Yahoo claimed its investigations into two massive breaches indicated that no payment-card data or bank account information was taken.

A Texas man has filed a class action lawsuit alleging that his credit card details were stolen from his Yahoo accounts and used for fraudulent purchases, according to a report on Silicon Beat.

The challenge for Yahoo is that following two massive data breaches, it claimed its investigations into the incursions indicated that no payment-card data or bank account information was taken. At least 500 million accounts were compromised in 2014 and more than a billion accounts in 2013.

Brian Neff, the owner of a Little Elm, Texas-based online insurance company, said in his suit that he was a customer of Yahoo's web hosting and email services.

In papers filed Feb. 8 in U.S. District Court in San Jose, Calif., the suit stated: “In addition to paying Yahoo thousands of dollars for services that subjected him to a security breach, Mr. Neff was also a victim of actual identity theft following the data breaches."

Despite a Yahoo statement that its investigation into the breaches indicated that no bank information was stolen in two breaches, Neff claimed that fraudulent charges showed up on his Capital One credit card and his Chase debit card, which he used with his Yahoo accounts. He said Yahoo was the only company linked to both cards.

The suit stated that fraudulent accounts were opened in 2015 in Neff's name and suspicious charges appeared on statements in May and June of last year.

“The probability that separate criminals stole card information from separate sources, stole the information necessary to open a new credit card account from a separate source, and made fraudulent charges on all three cards in the same month is staggeringly remote,” the lawsuit claimed.

While it has not yet been proven whether the data breaches at Yahoo led to the fraudulent activity on Neff's accounts, his suit blames Yahoo for failing to take reasonable measures to protect users' data, failing to prevent the data breaches, failing to notify users that Yahoo's data-security measures were inadequate, and failing to promptly disclose it had been hacked.
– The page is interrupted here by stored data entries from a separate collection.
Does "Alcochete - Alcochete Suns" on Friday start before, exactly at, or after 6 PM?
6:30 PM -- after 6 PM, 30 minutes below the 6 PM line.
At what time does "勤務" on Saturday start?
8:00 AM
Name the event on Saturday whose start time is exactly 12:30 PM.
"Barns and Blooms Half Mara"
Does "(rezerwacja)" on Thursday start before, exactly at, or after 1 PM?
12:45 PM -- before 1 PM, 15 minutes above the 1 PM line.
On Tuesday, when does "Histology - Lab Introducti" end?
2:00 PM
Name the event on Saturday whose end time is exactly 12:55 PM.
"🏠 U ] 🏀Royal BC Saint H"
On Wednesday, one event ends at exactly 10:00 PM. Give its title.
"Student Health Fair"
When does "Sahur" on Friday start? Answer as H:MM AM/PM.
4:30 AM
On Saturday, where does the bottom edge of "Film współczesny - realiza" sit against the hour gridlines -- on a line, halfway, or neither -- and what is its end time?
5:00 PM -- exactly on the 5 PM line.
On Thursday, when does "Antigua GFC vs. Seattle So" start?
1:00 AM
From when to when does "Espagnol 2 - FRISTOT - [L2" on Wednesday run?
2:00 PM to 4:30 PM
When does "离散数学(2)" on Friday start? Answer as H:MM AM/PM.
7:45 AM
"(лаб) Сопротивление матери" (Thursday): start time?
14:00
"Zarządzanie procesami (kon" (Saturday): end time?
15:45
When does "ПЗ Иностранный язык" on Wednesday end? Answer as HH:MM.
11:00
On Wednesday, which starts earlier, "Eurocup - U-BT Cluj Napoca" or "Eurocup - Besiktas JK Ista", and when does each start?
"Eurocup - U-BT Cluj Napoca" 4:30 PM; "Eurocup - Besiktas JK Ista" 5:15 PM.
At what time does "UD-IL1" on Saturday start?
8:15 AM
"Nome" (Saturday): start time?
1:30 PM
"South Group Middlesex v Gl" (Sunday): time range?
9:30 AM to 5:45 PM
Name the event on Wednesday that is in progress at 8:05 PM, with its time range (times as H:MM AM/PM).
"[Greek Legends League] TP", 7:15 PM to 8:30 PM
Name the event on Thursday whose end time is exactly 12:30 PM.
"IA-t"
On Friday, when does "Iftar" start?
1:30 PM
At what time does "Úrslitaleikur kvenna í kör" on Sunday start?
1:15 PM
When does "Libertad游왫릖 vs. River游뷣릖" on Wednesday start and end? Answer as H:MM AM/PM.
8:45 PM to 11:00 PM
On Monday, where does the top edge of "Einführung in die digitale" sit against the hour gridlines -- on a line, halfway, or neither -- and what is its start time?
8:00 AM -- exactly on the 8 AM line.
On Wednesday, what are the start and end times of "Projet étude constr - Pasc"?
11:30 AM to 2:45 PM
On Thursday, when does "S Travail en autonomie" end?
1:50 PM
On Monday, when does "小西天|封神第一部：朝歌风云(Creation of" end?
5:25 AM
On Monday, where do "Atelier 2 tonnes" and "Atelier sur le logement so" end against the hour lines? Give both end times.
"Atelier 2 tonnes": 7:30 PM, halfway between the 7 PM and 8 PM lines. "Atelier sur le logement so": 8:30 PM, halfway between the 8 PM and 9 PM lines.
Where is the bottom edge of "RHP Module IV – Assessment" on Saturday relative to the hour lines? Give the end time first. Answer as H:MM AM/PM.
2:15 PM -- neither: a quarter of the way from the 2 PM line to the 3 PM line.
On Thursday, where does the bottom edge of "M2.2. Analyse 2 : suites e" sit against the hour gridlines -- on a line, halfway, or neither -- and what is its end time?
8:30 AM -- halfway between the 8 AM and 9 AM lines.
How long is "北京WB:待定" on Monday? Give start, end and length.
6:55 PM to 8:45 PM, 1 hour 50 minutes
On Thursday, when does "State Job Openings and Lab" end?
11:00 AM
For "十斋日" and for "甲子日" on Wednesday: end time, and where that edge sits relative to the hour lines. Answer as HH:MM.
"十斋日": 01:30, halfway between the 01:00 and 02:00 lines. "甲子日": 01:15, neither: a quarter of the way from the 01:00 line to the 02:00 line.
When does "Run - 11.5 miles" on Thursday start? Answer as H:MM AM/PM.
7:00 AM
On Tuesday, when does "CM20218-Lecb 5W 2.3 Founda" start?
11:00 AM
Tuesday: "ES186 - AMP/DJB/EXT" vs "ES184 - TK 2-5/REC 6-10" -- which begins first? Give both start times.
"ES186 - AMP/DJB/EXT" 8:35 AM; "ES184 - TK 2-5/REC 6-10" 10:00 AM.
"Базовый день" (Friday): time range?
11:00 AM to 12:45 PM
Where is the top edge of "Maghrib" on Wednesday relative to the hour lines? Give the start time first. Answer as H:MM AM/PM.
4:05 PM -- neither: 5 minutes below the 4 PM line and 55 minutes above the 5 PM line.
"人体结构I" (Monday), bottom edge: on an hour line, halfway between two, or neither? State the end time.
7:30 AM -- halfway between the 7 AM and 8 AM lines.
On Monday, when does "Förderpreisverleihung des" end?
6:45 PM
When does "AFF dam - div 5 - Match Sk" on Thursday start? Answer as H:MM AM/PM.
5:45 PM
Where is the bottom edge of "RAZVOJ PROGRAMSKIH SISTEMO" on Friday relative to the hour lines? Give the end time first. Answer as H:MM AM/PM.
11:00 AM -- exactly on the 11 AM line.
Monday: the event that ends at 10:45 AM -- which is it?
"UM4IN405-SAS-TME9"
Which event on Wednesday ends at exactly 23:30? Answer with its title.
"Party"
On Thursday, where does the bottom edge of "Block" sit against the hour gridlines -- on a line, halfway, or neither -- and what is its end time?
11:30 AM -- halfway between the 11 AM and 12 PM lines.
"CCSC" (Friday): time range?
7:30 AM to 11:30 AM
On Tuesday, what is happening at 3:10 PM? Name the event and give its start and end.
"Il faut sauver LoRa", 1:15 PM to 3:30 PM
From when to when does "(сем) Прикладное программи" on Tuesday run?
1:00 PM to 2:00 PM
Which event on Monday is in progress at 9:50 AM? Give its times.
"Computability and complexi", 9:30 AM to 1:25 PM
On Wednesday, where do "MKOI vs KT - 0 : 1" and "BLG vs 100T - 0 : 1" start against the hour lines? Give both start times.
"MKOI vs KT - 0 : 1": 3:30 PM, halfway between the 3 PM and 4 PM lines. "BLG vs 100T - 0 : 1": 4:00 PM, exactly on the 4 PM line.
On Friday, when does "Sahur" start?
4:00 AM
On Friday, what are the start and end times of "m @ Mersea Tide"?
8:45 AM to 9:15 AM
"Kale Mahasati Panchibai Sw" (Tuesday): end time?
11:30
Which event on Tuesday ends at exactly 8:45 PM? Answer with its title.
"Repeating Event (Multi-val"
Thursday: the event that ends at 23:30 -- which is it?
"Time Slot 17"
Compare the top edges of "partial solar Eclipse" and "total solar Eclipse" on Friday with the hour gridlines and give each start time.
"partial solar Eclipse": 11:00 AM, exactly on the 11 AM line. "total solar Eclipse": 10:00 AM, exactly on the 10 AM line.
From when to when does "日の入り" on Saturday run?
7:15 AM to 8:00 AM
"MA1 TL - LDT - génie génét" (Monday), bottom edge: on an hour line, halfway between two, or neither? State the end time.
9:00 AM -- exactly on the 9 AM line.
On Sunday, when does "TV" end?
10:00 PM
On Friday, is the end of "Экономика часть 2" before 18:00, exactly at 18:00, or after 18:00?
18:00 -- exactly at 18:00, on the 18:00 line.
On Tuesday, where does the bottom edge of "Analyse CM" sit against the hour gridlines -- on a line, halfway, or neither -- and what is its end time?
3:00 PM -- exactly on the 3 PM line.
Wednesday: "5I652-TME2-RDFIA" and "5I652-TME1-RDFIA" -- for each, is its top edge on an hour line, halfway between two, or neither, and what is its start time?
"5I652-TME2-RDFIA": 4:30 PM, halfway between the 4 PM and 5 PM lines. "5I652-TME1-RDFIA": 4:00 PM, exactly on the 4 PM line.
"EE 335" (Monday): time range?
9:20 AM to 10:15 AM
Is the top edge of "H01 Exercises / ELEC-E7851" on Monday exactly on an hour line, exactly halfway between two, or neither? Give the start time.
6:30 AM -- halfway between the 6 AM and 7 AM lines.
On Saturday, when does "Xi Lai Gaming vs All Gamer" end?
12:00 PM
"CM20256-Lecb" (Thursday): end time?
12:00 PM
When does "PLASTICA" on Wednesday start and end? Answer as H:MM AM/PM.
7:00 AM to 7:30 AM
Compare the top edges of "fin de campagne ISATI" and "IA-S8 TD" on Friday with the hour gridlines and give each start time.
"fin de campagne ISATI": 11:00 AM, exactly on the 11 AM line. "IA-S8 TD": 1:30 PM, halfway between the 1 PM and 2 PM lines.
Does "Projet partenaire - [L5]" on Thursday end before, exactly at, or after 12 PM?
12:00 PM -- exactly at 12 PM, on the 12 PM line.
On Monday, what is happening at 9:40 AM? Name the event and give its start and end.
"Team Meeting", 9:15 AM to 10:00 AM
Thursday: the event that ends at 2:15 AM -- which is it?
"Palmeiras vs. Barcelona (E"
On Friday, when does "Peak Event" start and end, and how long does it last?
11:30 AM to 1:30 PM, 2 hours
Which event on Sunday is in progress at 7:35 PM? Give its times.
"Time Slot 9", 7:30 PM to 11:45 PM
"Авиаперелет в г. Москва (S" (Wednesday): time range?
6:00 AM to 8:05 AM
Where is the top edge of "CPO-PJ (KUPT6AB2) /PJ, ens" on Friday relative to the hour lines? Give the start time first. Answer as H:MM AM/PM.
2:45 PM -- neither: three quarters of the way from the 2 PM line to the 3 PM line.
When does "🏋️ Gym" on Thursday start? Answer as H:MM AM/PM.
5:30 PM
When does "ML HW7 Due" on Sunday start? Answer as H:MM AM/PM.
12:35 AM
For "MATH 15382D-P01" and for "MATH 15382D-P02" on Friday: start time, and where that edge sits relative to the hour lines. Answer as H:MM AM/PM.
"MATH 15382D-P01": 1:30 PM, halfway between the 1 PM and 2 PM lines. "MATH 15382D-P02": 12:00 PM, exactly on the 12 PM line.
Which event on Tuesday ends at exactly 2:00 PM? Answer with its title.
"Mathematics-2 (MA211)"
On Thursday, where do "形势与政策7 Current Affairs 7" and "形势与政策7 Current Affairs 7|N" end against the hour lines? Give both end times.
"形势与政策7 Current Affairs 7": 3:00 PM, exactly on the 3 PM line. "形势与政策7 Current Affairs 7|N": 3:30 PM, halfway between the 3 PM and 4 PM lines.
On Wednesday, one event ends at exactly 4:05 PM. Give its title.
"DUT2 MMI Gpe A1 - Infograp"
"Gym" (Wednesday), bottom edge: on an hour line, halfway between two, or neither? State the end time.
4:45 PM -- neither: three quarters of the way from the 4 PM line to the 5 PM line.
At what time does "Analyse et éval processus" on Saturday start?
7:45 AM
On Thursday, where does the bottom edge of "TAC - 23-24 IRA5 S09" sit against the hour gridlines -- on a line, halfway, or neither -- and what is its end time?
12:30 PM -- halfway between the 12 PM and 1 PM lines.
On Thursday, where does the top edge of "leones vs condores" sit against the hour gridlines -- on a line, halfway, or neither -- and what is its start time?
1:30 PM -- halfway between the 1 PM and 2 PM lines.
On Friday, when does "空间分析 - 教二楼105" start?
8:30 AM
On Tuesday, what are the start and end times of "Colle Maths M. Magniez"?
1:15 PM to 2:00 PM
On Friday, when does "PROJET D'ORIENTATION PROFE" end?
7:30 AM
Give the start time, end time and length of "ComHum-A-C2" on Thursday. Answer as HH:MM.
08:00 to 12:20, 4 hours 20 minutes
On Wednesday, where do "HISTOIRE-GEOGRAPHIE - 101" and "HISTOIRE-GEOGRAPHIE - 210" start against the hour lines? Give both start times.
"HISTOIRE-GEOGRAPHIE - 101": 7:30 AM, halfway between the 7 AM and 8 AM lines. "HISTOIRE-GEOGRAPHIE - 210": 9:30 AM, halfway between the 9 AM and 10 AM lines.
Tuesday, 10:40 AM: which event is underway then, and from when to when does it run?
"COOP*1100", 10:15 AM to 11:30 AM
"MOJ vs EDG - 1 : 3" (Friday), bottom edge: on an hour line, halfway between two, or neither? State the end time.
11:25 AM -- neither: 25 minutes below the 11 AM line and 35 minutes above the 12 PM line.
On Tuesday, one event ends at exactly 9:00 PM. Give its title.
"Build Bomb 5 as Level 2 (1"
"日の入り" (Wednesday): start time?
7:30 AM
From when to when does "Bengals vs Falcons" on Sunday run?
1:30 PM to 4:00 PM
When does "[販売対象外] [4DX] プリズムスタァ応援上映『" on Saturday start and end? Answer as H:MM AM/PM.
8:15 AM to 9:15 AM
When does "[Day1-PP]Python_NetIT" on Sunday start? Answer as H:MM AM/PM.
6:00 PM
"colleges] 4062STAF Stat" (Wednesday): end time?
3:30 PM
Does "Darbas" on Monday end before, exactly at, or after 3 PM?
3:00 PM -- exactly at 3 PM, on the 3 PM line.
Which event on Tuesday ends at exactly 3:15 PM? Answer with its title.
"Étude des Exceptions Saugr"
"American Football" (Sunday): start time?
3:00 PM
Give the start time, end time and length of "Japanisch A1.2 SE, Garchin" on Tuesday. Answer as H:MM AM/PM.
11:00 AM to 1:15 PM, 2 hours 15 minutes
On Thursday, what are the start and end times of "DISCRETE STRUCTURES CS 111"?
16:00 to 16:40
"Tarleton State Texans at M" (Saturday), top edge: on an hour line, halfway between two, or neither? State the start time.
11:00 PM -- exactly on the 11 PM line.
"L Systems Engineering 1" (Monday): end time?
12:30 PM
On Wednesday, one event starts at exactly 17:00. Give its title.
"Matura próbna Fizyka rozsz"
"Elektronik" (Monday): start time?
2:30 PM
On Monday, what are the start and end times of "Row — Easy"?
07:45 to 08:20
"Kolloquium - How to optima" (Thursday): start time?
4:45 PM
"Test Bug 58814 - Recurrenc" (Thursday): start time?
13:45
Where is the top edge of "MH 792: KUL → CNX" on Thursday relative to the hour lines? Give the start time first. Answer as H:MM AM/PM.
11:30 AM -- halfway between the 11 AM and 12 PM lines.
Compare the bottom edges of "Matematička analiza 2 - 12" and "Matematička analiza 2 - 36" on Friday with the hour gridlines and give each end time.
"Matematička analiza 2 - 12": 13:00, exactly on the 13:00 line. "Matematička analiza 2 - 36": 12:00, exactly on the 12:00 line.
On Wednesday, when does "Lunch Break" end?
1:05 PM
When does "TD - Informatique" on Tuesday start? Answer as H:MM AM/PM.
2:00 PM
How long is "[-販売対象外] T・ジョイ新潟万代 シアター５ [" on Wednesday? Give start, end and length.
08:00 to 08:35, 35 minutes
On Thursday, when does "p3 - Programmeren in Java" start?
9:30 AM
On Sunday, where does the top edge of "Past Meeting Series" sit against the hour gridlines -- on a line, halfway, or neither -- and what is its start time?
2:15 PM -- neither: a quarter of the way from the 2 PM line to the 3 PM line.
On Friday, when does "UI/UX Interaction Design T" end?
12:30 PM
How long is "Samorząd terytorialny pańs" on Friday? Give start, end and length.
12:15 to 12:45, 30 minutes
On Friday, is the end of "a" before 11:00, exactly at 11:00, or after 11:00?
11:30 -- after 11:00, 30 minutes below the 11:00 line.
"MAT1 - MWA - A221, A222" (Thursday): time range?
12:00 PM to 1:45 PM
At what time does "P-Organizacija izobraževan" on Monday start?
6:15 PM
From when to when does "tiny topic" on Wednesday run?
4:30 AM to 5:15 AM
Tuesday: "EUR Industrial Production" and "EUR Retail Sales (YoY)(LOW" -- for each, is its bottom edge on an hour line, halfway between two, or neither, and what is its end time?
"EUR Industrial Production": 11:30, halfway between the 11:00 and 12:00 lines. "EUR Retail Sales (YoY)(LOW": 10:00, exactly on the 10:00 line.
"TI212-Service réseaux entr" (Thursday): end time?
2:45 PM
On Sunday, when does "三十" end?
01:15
Yahoo's actions amounted to fraudulent and deceptive business practices, the suit stated.

Neff is asking for unspecified damages.

Yahoo has been hit with two dozen lawsuits following the breaches. A number of them have been lumped together into one case scheduled to be heard in federal court in San Jose.

Yahoo is in the midst of a $4.8 billion sale to Verizon. The fallout from the breaches are delaying the acquisition, with some reports indicating the deal might not go through, or the sale price will be adjusted.